被災した家族からは、この支援を通じてココナッツによる収入が減っても家族が食べていける他の手段となるので、とても助かります、という声が聞かれました。

次に、沿岸部のイピル・コミュニティでの漁師12人への生計維持支援の状況を確認しに行きました。
この地域に住むほとんどの人は漁をして生活しており、多くが海に定置網を設置してそこにひっかかる魚やカニ、エビなどを捕獲してマーケットで販売しています。
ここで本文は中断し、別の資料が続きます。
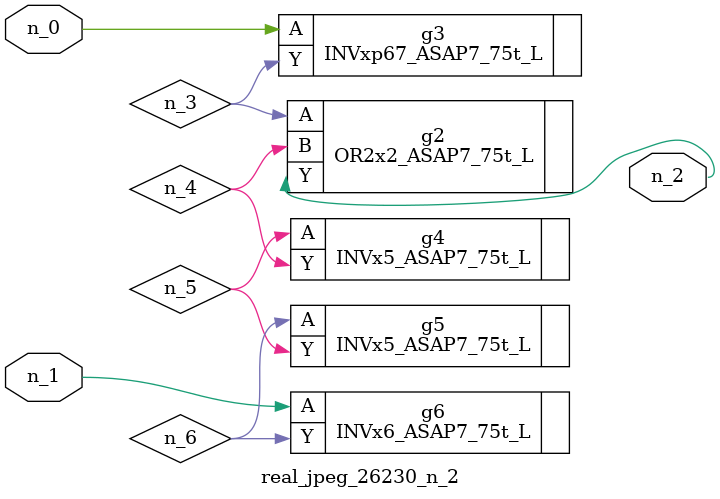
<source format=v>
module real_jpeg_26230_n_2 (n_1, n_0, n_2);

input n_1;
input n_0;

output n_2;

wire n_5;
wire n_4;
wire n_6;
wire n_3;

INVxp67_ASAP7_75t_L g3 ( 
.A(n_0),
.Y(n_3)
);

INVx6_ASAP7_75t_L g6 ( 
.A(n_1),
.Y(n_6)
);

OR2x2_ASAP7_75t_L g2 ( 
.A(n_3),
.B(n_4),
.Y(n_2)
);

INVx5_ASAP7_75t_L g4 ( 
.A(n_5),
.Y(n_4)
);

INVx5_ASAP7_75t_L g5 ( 
.A(n_6),
.Y(n_5)
);


endmodule
</source>
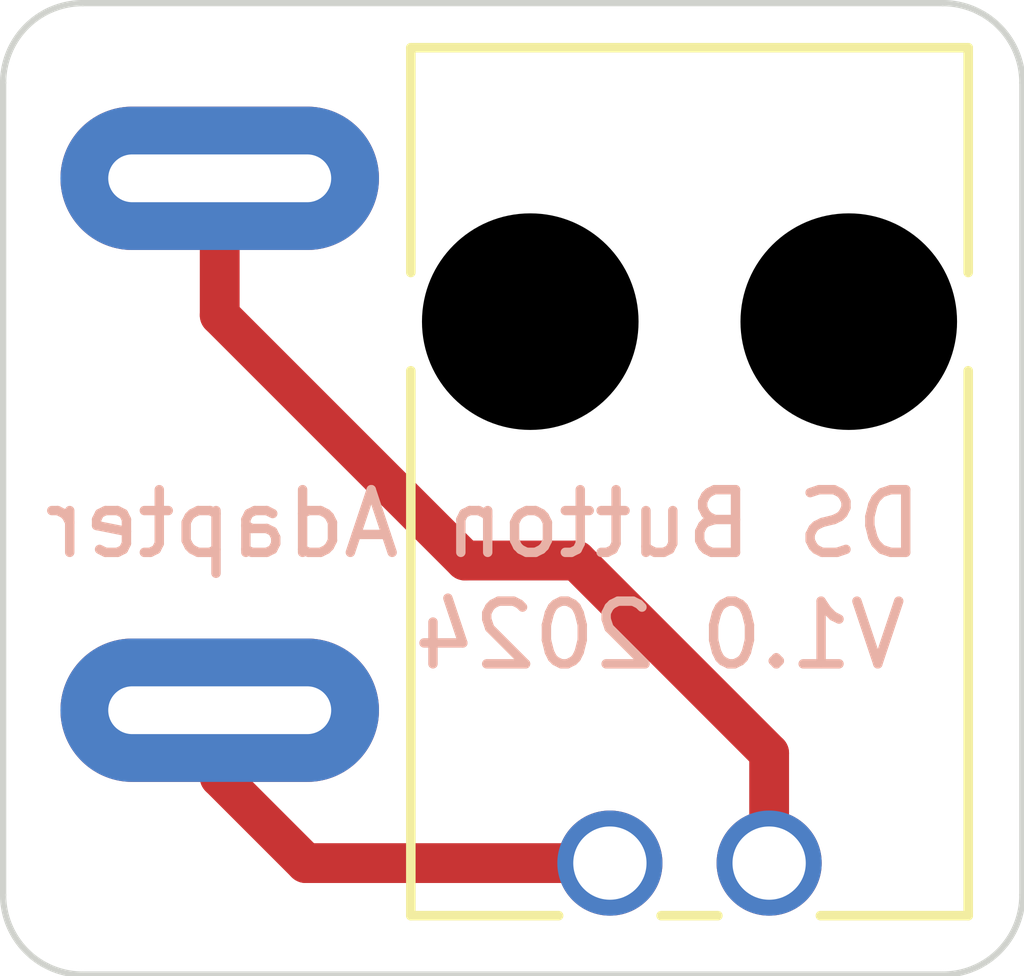
<source format=kicad_pcb>
(kicad_pcb (version 20221018) (generator pcbnew)

  (general
    (thickness 1.6)
  )

  (paper "A")
  (layers
    (0 "F.Cu" signal)
    (31 "B.Cu" signal)
    (32 "B.Adhes" user "B.Adhesive")
    (33 "F.Adhes" user "F.Adhesive")
    (34 "B.Paste" user)
    (35 "F.Paste" user)
    (36 "B.SilkS" user "B.Silkscreen")
    (37 "F.SilkS" user "F.Silkscreen")
    (38 "B.Mask" user)
    (39 "F.Mask" user)
    (40 "Dwgs.User" user "User.Drawings")
    (41 "Cmts.User" user "User.Comments")
    (42 "Eco1.User" user "User.Eco1")
    (43 "Eco2.User" user "User.Eco2")
    (44 "Edge.Cuts" user)
    (45 "Margin" user)
    (46 "B.CrtYd" user "B.Courtyard")
    (47 "F.CrtYd" user "F.Courtyard")
    (48 "B.Fab" user)
    (49 "F.Fab" user)
    (50 "User.1" user)
    (51 "User.2" user)
    (52 "User.3" user)
    (53 "User.4" user)
    (54 "User.5" user)
    (55 "User.6" user)
    (56 "User.7" user)
    (57 "User.8" user)
    (58 "User.9" user)
  )

  (setup
    (pad_to_mask_clearance 0)
    (pcbplotparams
      (layerselection 0x00010fc_ffffffff)
      (plot_on_all_layers_selection 0x0000000_00000000)
      (disableapertmacros false)
      (usegerberextensions false)
      (usegerberattributes true)
      (usegerberadvancedattributes true)
      (creategerberjobfile true)
      (dashed_line_dash_ratio 12.000000)
      (dashed_line_gap_ratio 3.000000)
      (svgprecision 4)
      (plotframeref false)
      (viasonmask false)
      (mode 1)
      (useauxorigin false)
      (hpglpennumber 1)
      (hpglpenspeed 20)
      (hpglpendiameter 15.000000)
      (dxfpolygonmode true)
      (dxfimperialunits true)
      (dxfusepcbnewfont true)
      (psnegative false)
      (psa4output false)
      (plotreference true)
      (plotvalue true)
      (plotinvisibletext false)
      (sketchpadsonfab false)
      (subtractmaskfromsilk false)
      (outputformat 1)
      (mirror false)
      (drillshape 1)
      (scaleselection 1)
      (outputdirectory "")
    )
  )

  (net 0 "")
  (net 1 "Net-(J1-Pin_1)")
  (net 2 "Net-(J1-Pin_2)")

  (footprint "button_adapter:2 pin molex sl right angle" (layer "F.Cu") (at 172.7454 113.284 180))

  (footprint "button_adapter:button" (layer "B.Cu") (at 166.5224 106.6038 90))

  (gr_arc (start 163.068 100.838) (mid 163.439974 99.939974) (end 164.338 99.568)
    (stroke (width 0.1) (type default)) (layer "Edge.Cuts") (tstamp 2d067cc7-16ed-428f-9d81-133ce2d49ffe))
  (gr_line (start 178.054 115.062) (end 164.338 115.062)
    (stroke (width 0.1) (type default)) (layer "Edge.Cuts") (tstamp 4261c4c0-1414-4997-93af-9342a38d7262))
  (gr_line (start 179.324 100.838) (end 179.324 113.792)
    (stroke (width 0.1) (type default)) (layer "Edge.Cuts") (tstamp 69b68b59-7241-4d09-8839-3ebbb9a1b823))
  (gr_arc (start 164.338 115.062) (mid 163.439974 114.690026) (end 163.068 113.792)
    (stroke (width 0.1) (type default)) (layer "Edge.Cuts") (tstamp 9065cadd-fc95-4e8f-a5ab-184c4c3bb621))
  (gr_arc (start 178.054 99.568) (mid 178.952026 99.939974) (end 179.324 100.838)
    (stroke (width 0.1) (type default)) (layer "Edge.Cuts") (tstamp 9c3cea16-0688-4a3e-bfec-a6577cc1d70e))
  (gr_line (start 163.068 113.792) (end 163.068 100.838)
    (stroke (width 0.1) (type default)) (layer "Edge.Cuts") (tstamp bb44f070-52a5-4d4d-b3b5-3f1e5735cff8))
  (gr_arc (start 179.324 113.792) (mid 178.952026 114.690026) (end 178.054 115.062)
    (stroke (width 0.1) (type default)) (layer "Edge.Cuts") (tstamp ecbd0c36-c03a-47a3-bcf0-d8f12d113602))
  (gr_line (start 164.338 99.568) (end 178.054 99.568)
    (stroke (width 0.1) (type default)) (layer "Edge.Cuts") (tstamp f70de32d-f6a8-431f-a918-5a946c78fb5f))
  (gr_text "DS Button Adapter\n" (at 177.8 108.458) (layer "B.SilkS") (tstamp 52400300-d325-4bff-ab8e-2ca799a94b32)
    (effects (font (size 1 1) (thickness 0.15)) (justify left bottom mirror))
  )
  (gr_text "V1.0 2024" (at 177.546 110.236) (layer "B.SilkS") (tstamp 84ccbe06-9991-4398-94d8-48ad380b518f)
    (effects (font (size 1 1) (thickness 0.15)) (justify left bottom mirror))
  )

  (segment (start 166.5224 111.9124) (end 167.894 113.284) (width 0.635) (layer "F.Cu") (net 1) (tstamp 610e0a22-86c2-4b77-8f78-967e7e077fdf))
  (segment (start 166.5224 110.8456) (end 166.5224 111.9124) (width 0.635) (layer "F.Cu") (net 1) (tstamp 70803faf-e608-4968-8b72-da1794f5232d))
  (segment (start 167.894 113.284) (end 172.7454 113.284) (width 0.635) (layer "F.Cu") (net 1) (tstamp b8ff6eec-1c4e-41b1-a29e-7ff207effb99))
  (segment (start 166.5224 102.362) (end 166.5224 104.5464) (width 0.635) (layer "F.Cu") (net 2) (tstamp 046c7d51-f592-4961-b5fc-044bb4875357))
  (segment (start 175.2854 111.5314) (end 175.2854 113.284) (width 0.635) (layer "F.Cu") (net 2) (tstamp 05873c74-6cc3-48be-87e9-a0979d29b7f9))
  (segment (start 166.5224 104.5464) (end 170.434 108.458) (width 0.635) (layer "F.Cu") (net 2) (tstamp 07ea799b-90e9-4beb-9bae-362e489dba06))
  (segment (start 172.212 108.458) (end 175.2854 111.5314) (width 0.635) (layer "F.Cu") (net 2) (tstamp babb7201-f5e5-453d-ad58-c370ccd8d328))
  (segment (start 170.434 108.458) (end 172.212 108.458) (width 0.635) (layer "F.Cu") (net 2) (tstamp ddab3ade-a0b2-4584-b8c9-fbda0b51f498))

)

</source>
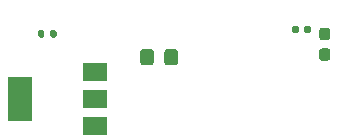
<source format=gbr>
G04 #@! TF.GenerationSoftware,KiCad,Pcbnew,(5.1.8-0-10_14)*
G04 #@! TF.CreationDate,2021-01-18T01:09:24+08:00*
G04 #@! TF.ProjectId,stm32f401_devboard,73746d33-3266-4343-9031-5f646576626f,rev?*
G04 #@! TF.SameCoordinates,Original*
G04 #@! TF.FileFunction,Paste,Bot*
G04 #@! TF.FilePolarity,Positive*
%FSLAX46Y46*%
G04 Gerber Fmt 4.6, Leading zero omitted, Abs format (unit mm)*
G04 Created by KiCad (PCBNEW (5.1.8-0-10_14)) date 2021-01-18 01:09:24*
%MOMM*%
%LPD*%
G01*
G04 APERTURE LIST*
%ADD10R,2.000000X1.500000*%
%ADD11R,2.000000X3.800000*%
G04 APERTURE END LIST*
D10*
X114270000Y-58410000D03*
X114270000Y-63010000D03*
X114270000Y-60710000D03*
D11*
X107970000Y-60710000D03*
G36*
G01*
X132040000Y-55055000D02*
X132040000Y-54685000D01*
G75*
G02*
X132175000Y-54550000I135000J0D01*
G01*
X132445000Y-54550000D01*
G75*
G02*
X132580000Y-54685000I0J-135000D01*
G01*
X132580000Y-55055000D01*
G75*
G02*
X132445000Y-55190000I-135000J0D01*
G01*
X132175000Y-55190000D01*
G75*
G02*
X132040000Y-55055000I0J135000D01*
G01*
G37*
G36*
G01*
X131020000Y-55055000D02*
X131020000Y-54685000D01*
G75*
G02*
X131155000Y-54550000I135000J0D01*
G01*
X131425000Y-54550000D01*
G75*
G02*
X131560000Y-54685000I0J-135000D01*
G01*
X131560000Y-55055000D01*
G75*
G02*
X131425000Y-55190000I-135000J0D01*
G01*
X131155000Y-55190000D01*
G75*
G02*
X131020000Y-55055000I0J135000D01*
G01*
G37*
G36*
G01*
X110030000Y-55025000D02*
X110030000Y-55395000D01*
G75*
G02*
X109895000Y-55530000I-135000J0D01*
G01*
X109625000Y-55530000D01*
G75*
G02*
X109490000Y-55395000I0J135000D01*
G01*
X109490000Y-55025000D01*
G75*
G02*
X109625000Y-54890000I135000J0D01*
G01*
X109895000Y-54890000D01*
G75*
G02*
X110030000Y-55025000I0J-135000D01*
G01*
G37*
G36*
G01*
X111050000Y-55025000D02*
X111050000Y-55395000D01*
G75*
G02*
X110915000Y-55530000I-135000J0D01*
G01*
X110645000Y-55530000D01*
G75*
G02*
X110510000Y-55395000I0J135000D01*
G01*
X110510000Y-55025000D01*
G75*
G02*
X110645000Y-54890000I135000J0D01*
G01*
X110915000Y-54890000D01*
G75*
G02*
X111050000Y-55025000I0J-135000D01*
G01*
G37*
G36*
G01*
X133997500Y-55750000D02*
X133522500Y-55750000D01*
G75*
G02*
X133285000Y-55512500I0J237500D01*
G01*
X133285000Y-54937500D01*
G75*
G02*
X133522500Y-54700000I237500J0D01*
G01*
X133997500Y-54700000D01*
G75*
G02*
X134235000Y-54937500I0J-237500D01*
G01*
X134235000Y-55512500D01*
G75*
G02*
X133997500Y-55750000I-237500J0D01*
G01*
G37*
G36*
G01*
X133997500Y-57500000D02*
X133522500Y-57500000D01*
G75*
G02*
X133285000Y-57262500I0J237500D01*
G01*
X133285000Y-56687500D01*
G75*
G02*
X133522500Y-56450000I237500J0D01*
G01*
X133997500Y-56450000D01*
G75*
G02*
X134235000Y-56687500I0J-237500D01*
G01*
X134235000Y-57262500D01*
G75*
G02*
X133997500Y-57500000I-237500J0D01*
G01*
G37*
G36*
G01*
X120180000Y-57650001D02*
X120180000Y-56749999D01*
G75*
G02*
X120429999Y-56500000I249999J0D01*
G01*
X121080001Y-56500000D01*
G75*
G02*
X121330000Y-56749999I0J-249999D01*
G01*
X121330000Y-57650001D01*
G75*
G02*
X121080001Y-57900000I-249999J0D01*
G01*
X120429999Y-57900000D01*
G75*
G02*
X120180000Y-57650001I0J249999D01*
G01*
G37*
G36*
G01*
X118130000Y-57650001D02*
X118130000Y-56749999D01*
G75*
G02*
X118379999Y-56500000I249999J0D01*
G01*
X119030001Y-56500000D01*
G75*
G02*
X119280000Y-56749999I0J-249999D01*
G01*
X119280000Y-57650001D01*
G75*
G02*
X119030001Y-57900000I-249999J0D01*
G01*
X118379999Y-57900000D01*
G75*
G02*
X118130000Y-57650001I0J249999D01*
G01*
G37*
M02*

</source>
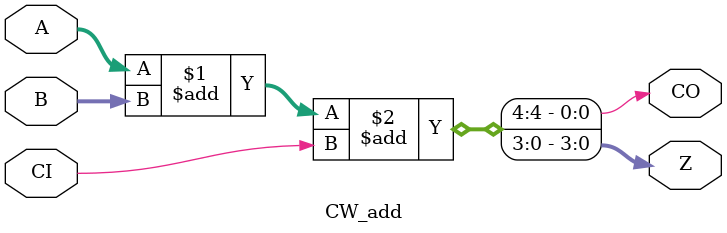
<source format=v>
module CW_add #(parameter wA=4) (
  input [wA-1:0] A, B,
  input CI,
  output [wA-1:0] Z,
  output CO
);
assign {CO,Z} = A + B + CI;
endmodule : CW_add

</source>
しかし、今回の大型台風によって漁に必要な網などが流されてしまったので、被害を受けた漁師へ定置網と網を固定する竿、金属紐などを支給しました。

すでに定置網を設置し直したということなので、岸から船に乗り、確認しました。
わたしたちの支援を受けた漁師さんが、船で連れて行ってくれることになり、沖に出ることに。

 

 

船に乗り、マングローブが広がる海へとすすみます。

 

 

台風による倒木も見受けられました。

 

 

15分以上すすみ、視界が広がると、定置網が見受けられるようになりました。
美しい青空と海が広がります。

 

 

台風後、定置網が再度設置されました。

 

 

漁師さんの定置網に到着!しずかに船の先頭を網に近づけて、とまります。

 

たくさんの魚やカニがひっかかっていることが分かりました。

 

 

一緒に案内してくれた漁師の家族のお母さんが、一番大きな魚をつかみ、見せてくれました。
せっかくとれたので、一緒に行ったスタッフで魚を購入することにしました。

 

 

被災地の人々は、徐々に収入を得られるようになりましたが、家がまだなかったり、家財道具がなかったり、十分な収入が得られるようになっておらず、まだまだ復興までの道のりは険しく長いことがわかりました。しかし、フィリピンの人々の持つ明るさと持ち前の力で少しずつ、通常の生活へと歩み始めていることも感じました。

フィリピンの台風被災者の方々のために、ご支援ご協力くださったみなさま、ありがとうございました。